The Nisqually Tribe taking a close look at how salmon recovery can mean wildlife recovery

Troy Rahmig, a consultant working for the Nisqually Tribe, checks a game camera near Ohop Creek.
Troy Rahmig, a consultant working for the Nisqually Tribe, checks a game camera near Ohop Creek.

The Nisqually Indian Tribe is taking a look at how improvements to a creek meant to benefit salmon could also be helping elk, deer and beavers.

“For over a decade we’ve been planning and conducting restoration on miles of salmon habitat on Ohop Creek,” said David Troutt, natural resources director for the tribe. “But, what we’ve really been doing is restoring the ecosystem here. So, obviously, you’d expect other animals to benefit.”
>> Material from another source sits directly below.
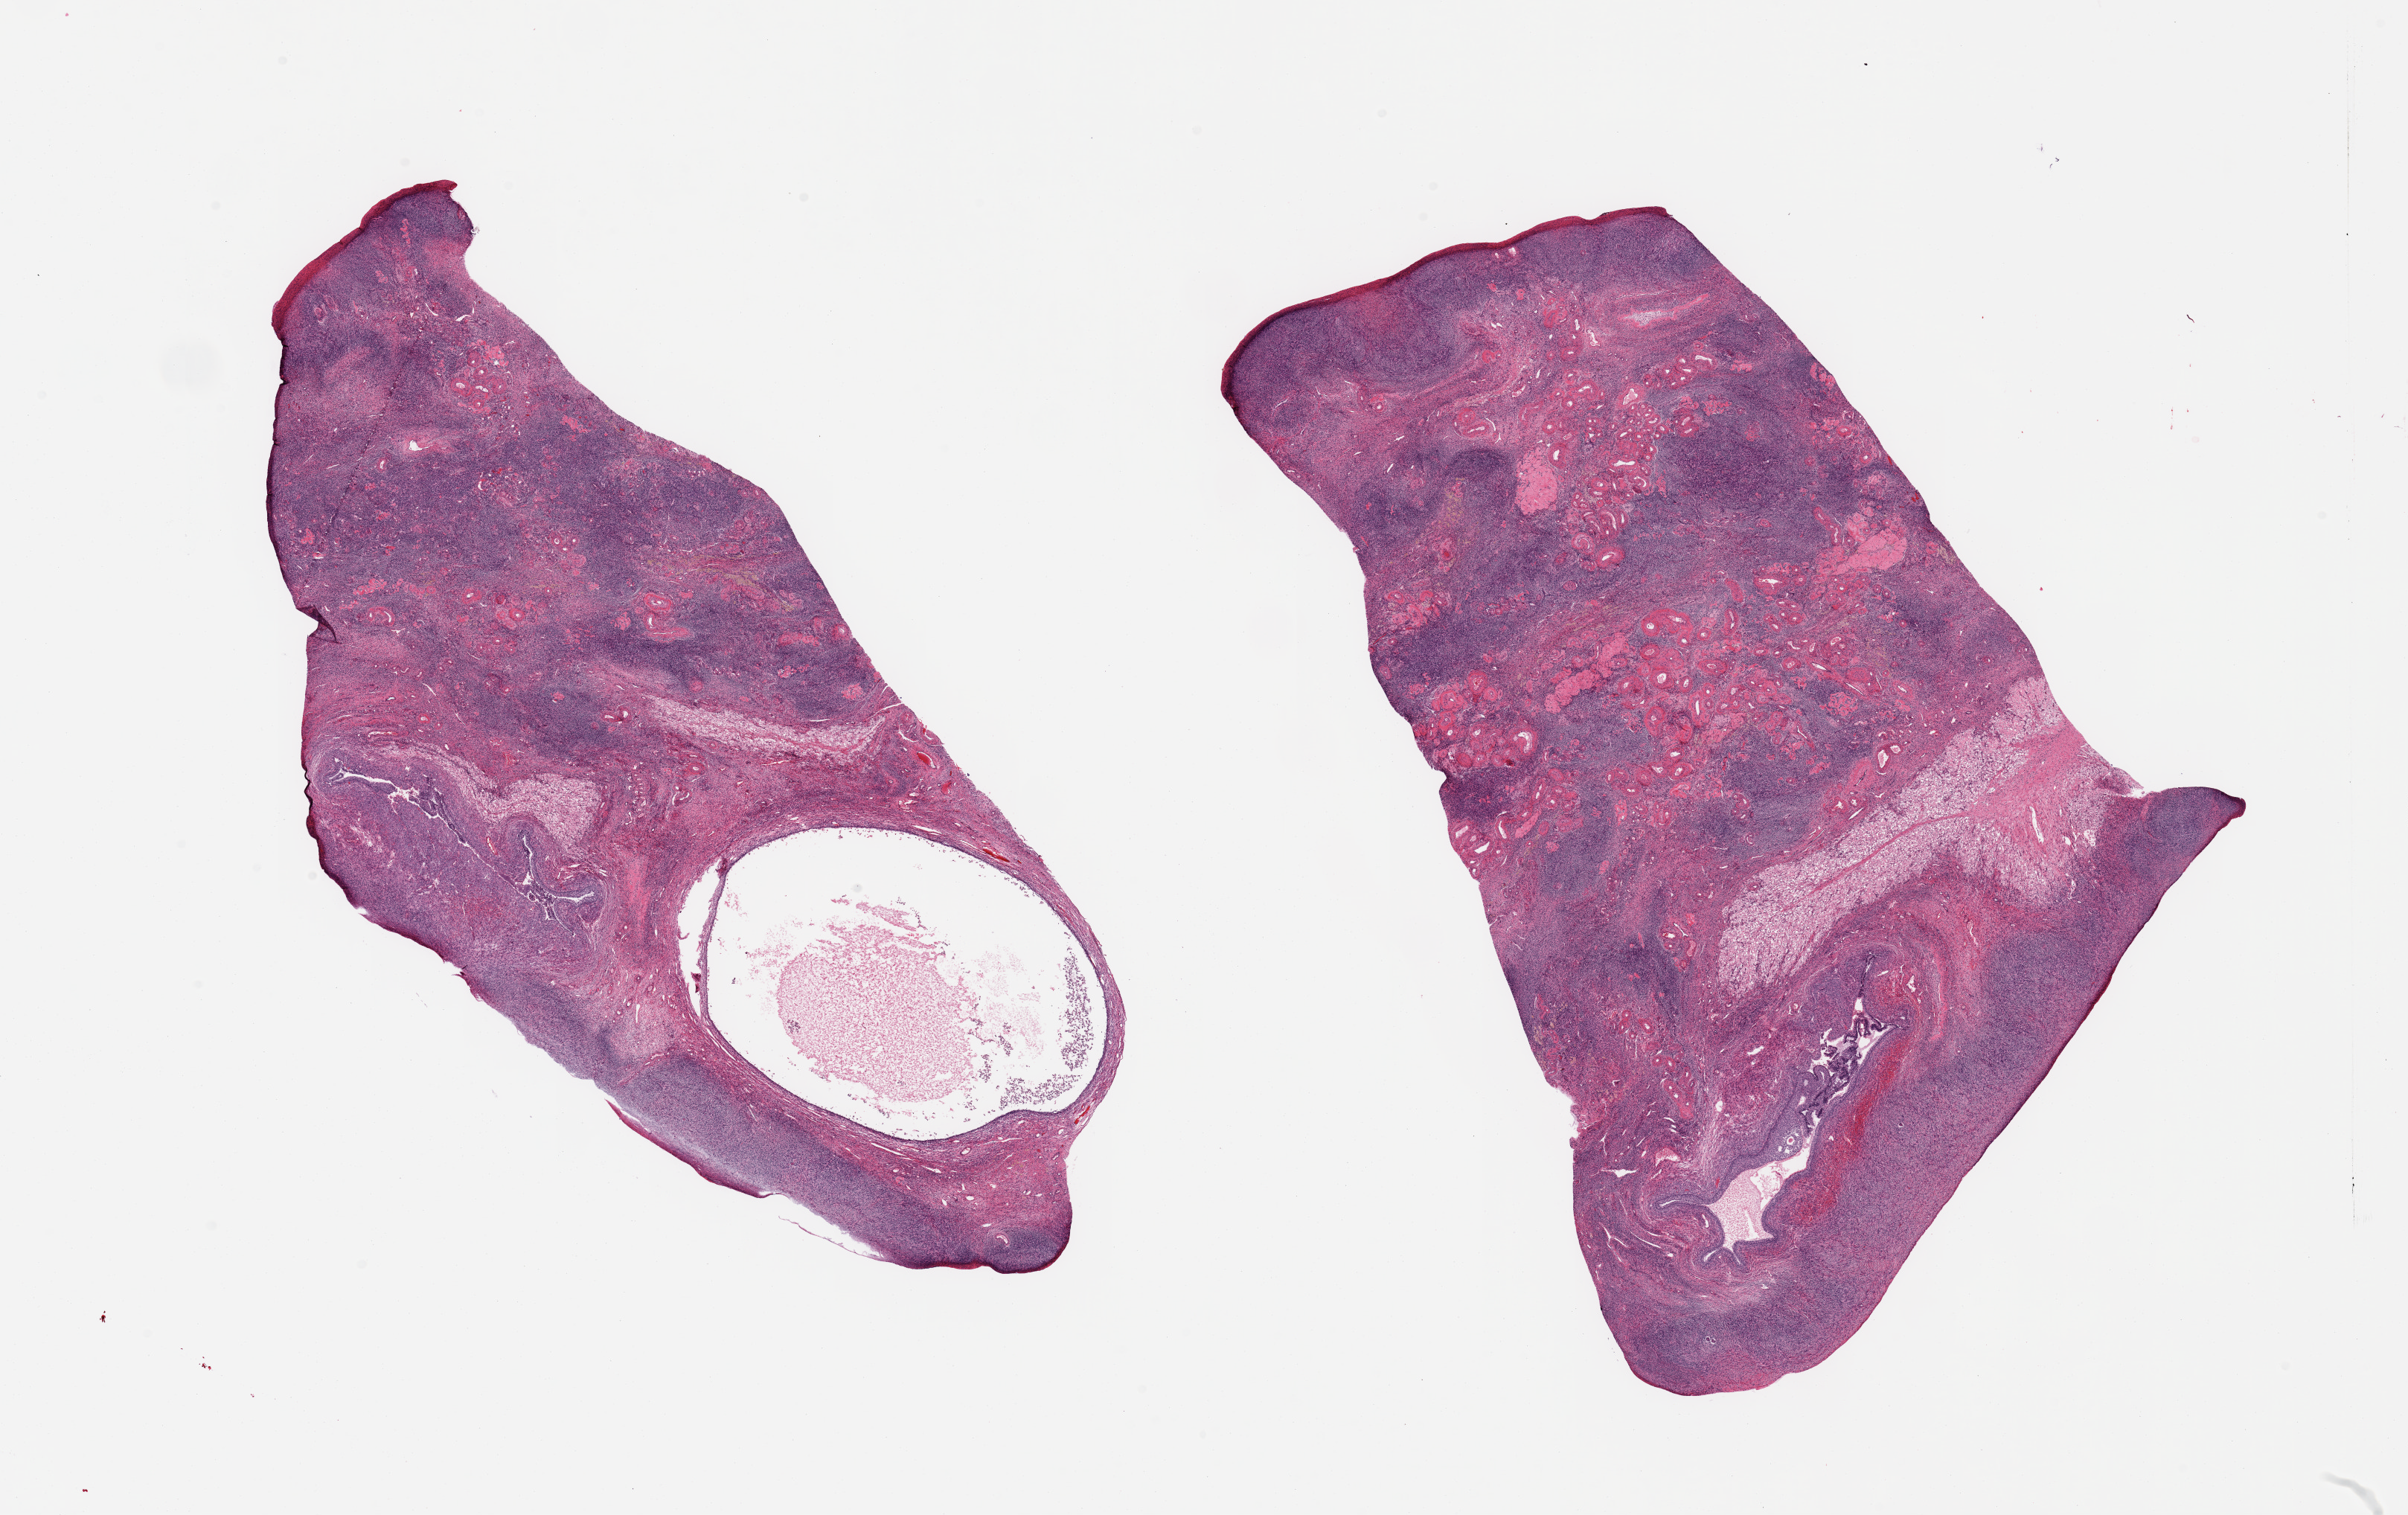
Hematoxylin and eosin (H&E) whole-slide image, low-resolution overview of the scanned area, about 25.6 x 16.1 mm, PAXgene-fixed paraffin-embedded (PFPE) section, sampled site (target tissue): ovary, tissue donor sample. Female donor.
• reviewer comment on this tissue sample: 2 pieces; variety of cysts: follicular, corpus luteum, albicans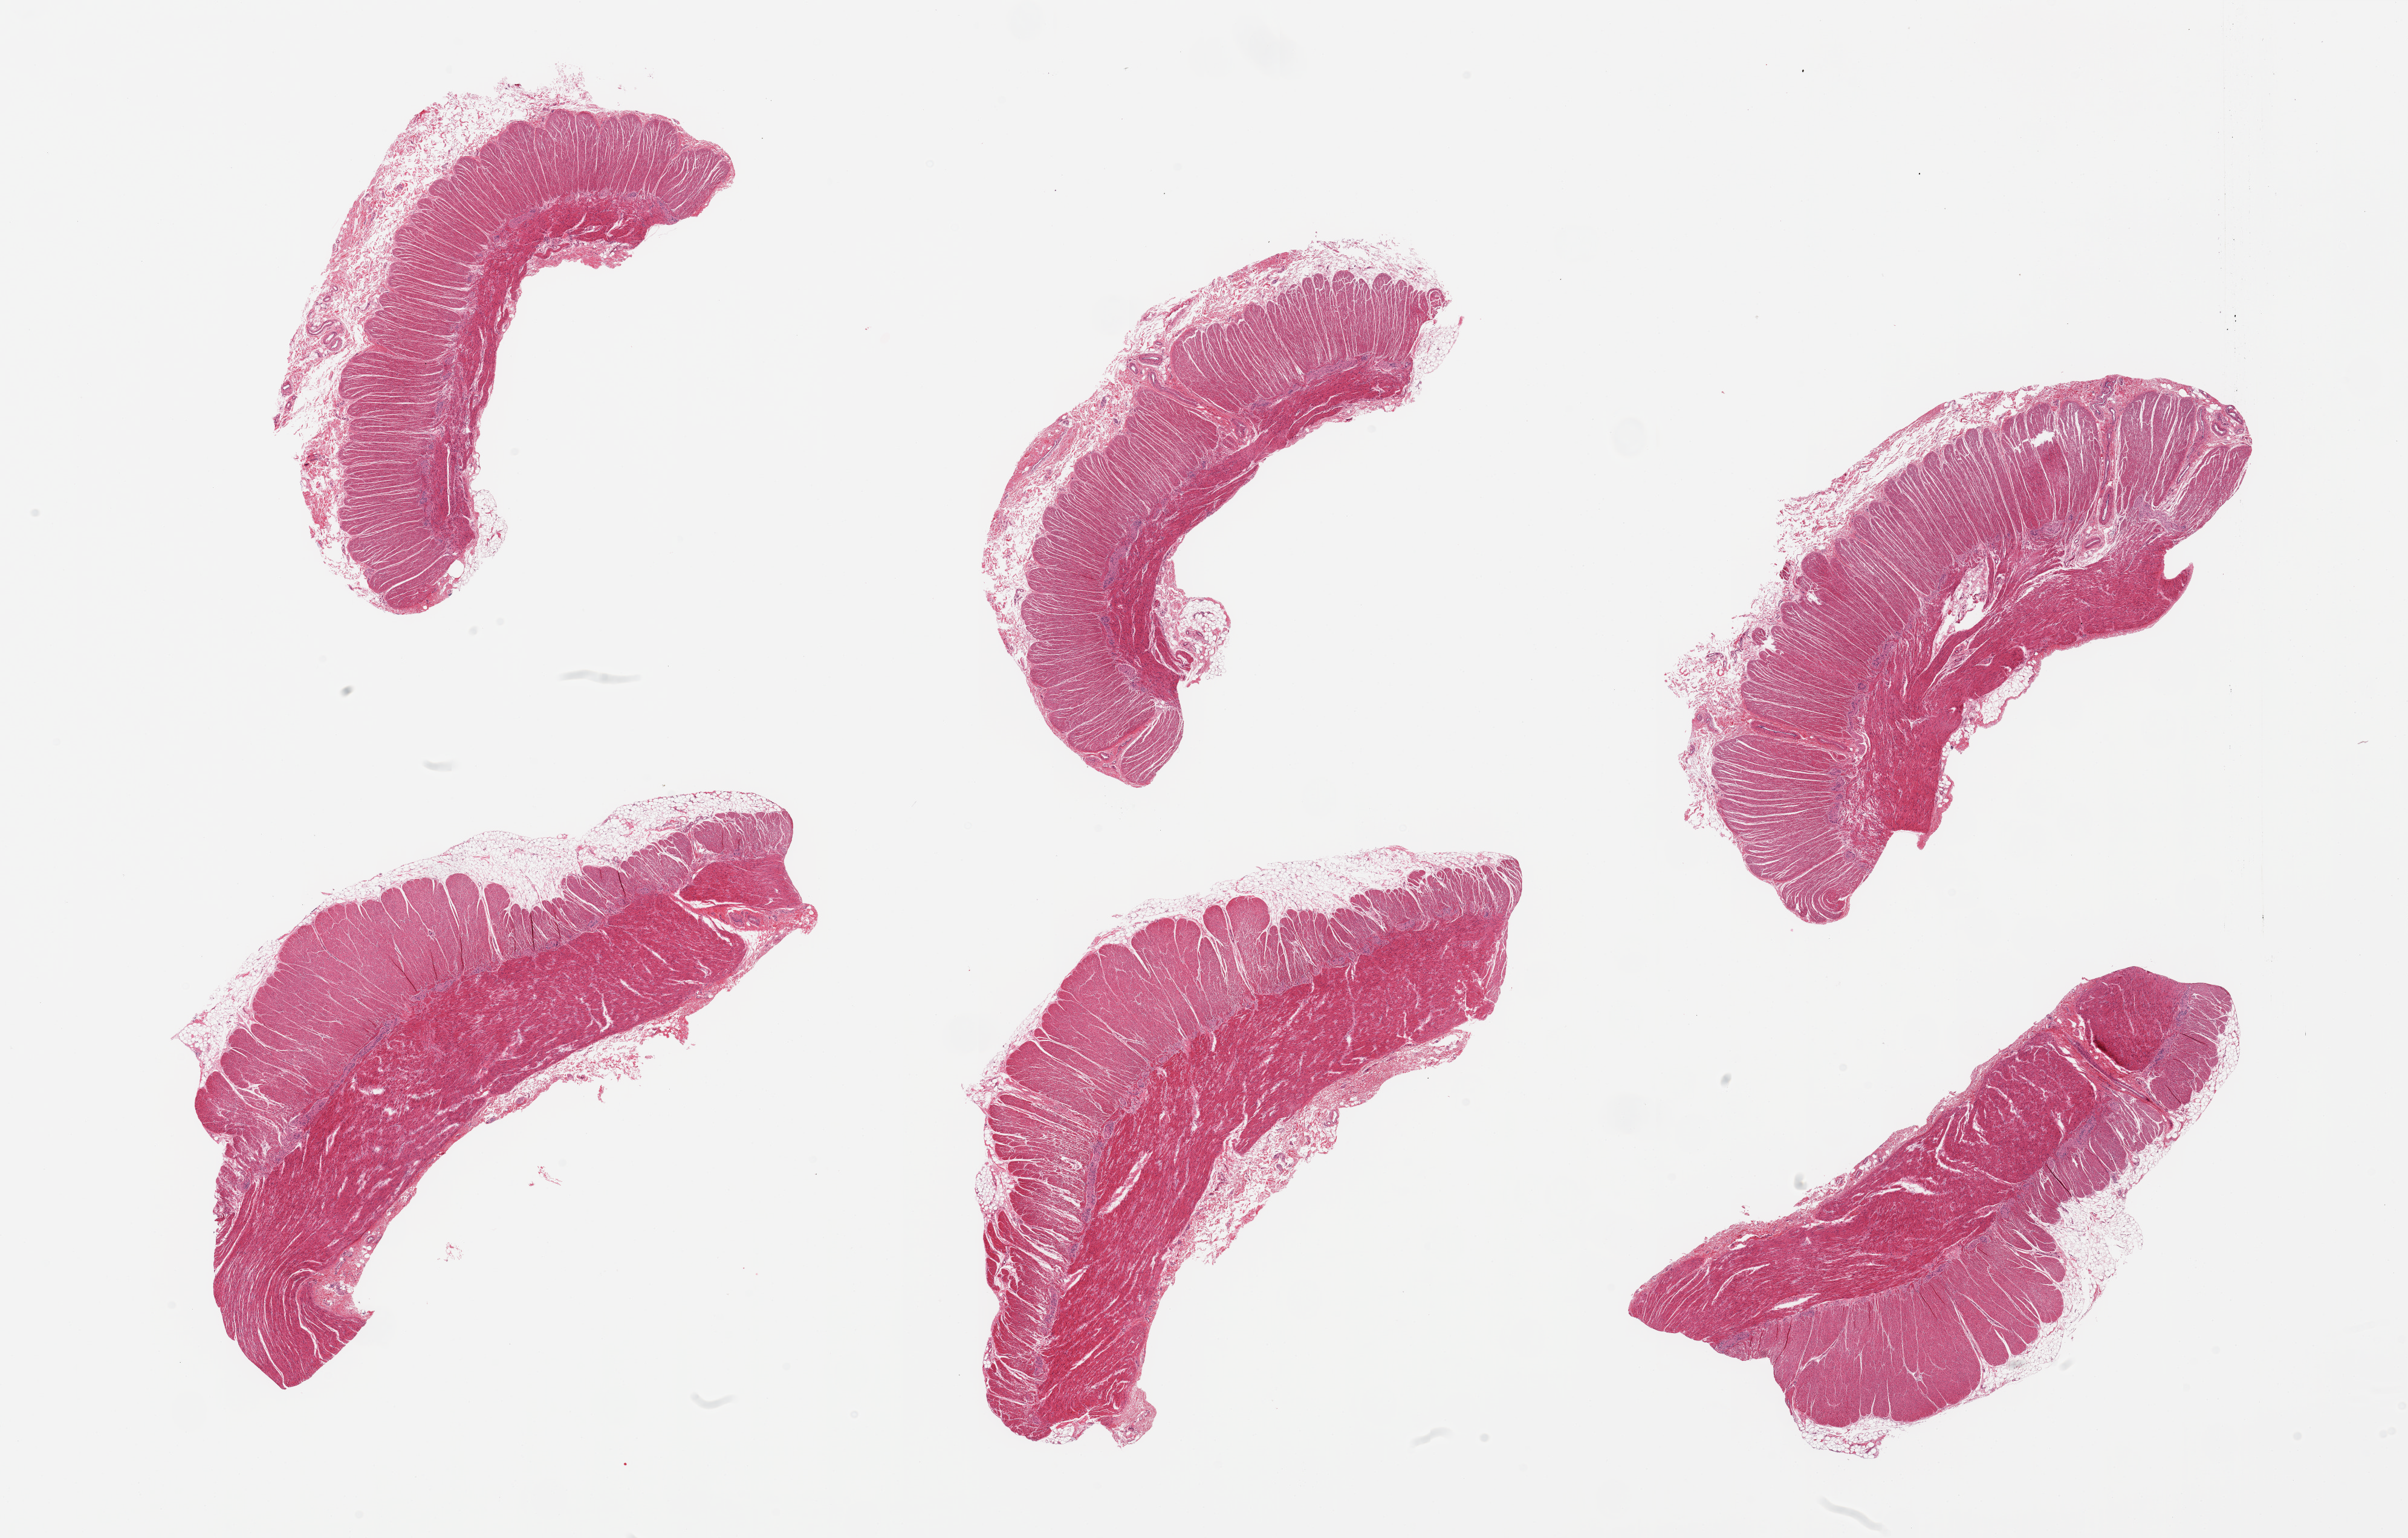
Whole-slide image, hematoxylin and eosin (H&E) stain — whole scanned area (about 31.5 x 20.1 mm) shown as a low-resolution overview. PAXgene-fixed, paraffin-embedded tissue. Target tissue: sigmoid colon. Tissue donor sample. Female donor.
• review note (as recorded): 6 pieces, adherent fat/serosa on several sections up to ~0.7mm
The tribe installed a series of wildlife cameras in a newly planted forest near the creek. “Every time an elk or deer walk by, we get a photo of that animal,” said Chris Ellings, salmon recovery manager for the tribe.

The tribe also hired a consultant to conduct foot surveys, tracking the usage of the restoration site by wildlife. That information will be added to data collected by volunteers over the past five years. Last spring volunteers spent one intensive day counting and cataloging every bug, bird and plant in the restoration site. This was in addition to less intensive monitoring conducted each month by volunteers.

“We know historically that this was a major wildlife corridor, that lots of animals were using the area around the creek,” Ellings said. “Hopefully, what we find is a major bump in what animals are coming down here.”

The wildlife survey is part of a much larger restoration project led by the tribe, South Puget Sound Salmon Enhancement Group and Nisqually Land Trust. So far, the project has included digging an entirely new 2.4 mile channel for Ohop Creek, which created better quality habitat for salmon.

The channel was constructed to restore a sinuous stream connected to its floodplain. The floodplain, now re-planted with native vegetation, re-creates 120 acres of healthy streamside habitat that controls water temperatures and stabilizes the stream banks.

“We not only changed how the creek looks, but we also are replanting the forest around the creek,” Troutt said. “That should have some major benefit to wildlife, in addition to salmon.” The monitoring was made possible by a Tribal Wildlife Grant through the U.S. Fish and Wildlife Service.

“Protecting the tribe’s treaty rights extends to not just protecting salmon, but every aspect of natural resources,” Troutt said. “This survey will hopefully show us that what we do to protect and restore salmon has ripple effects across the ecosystem.”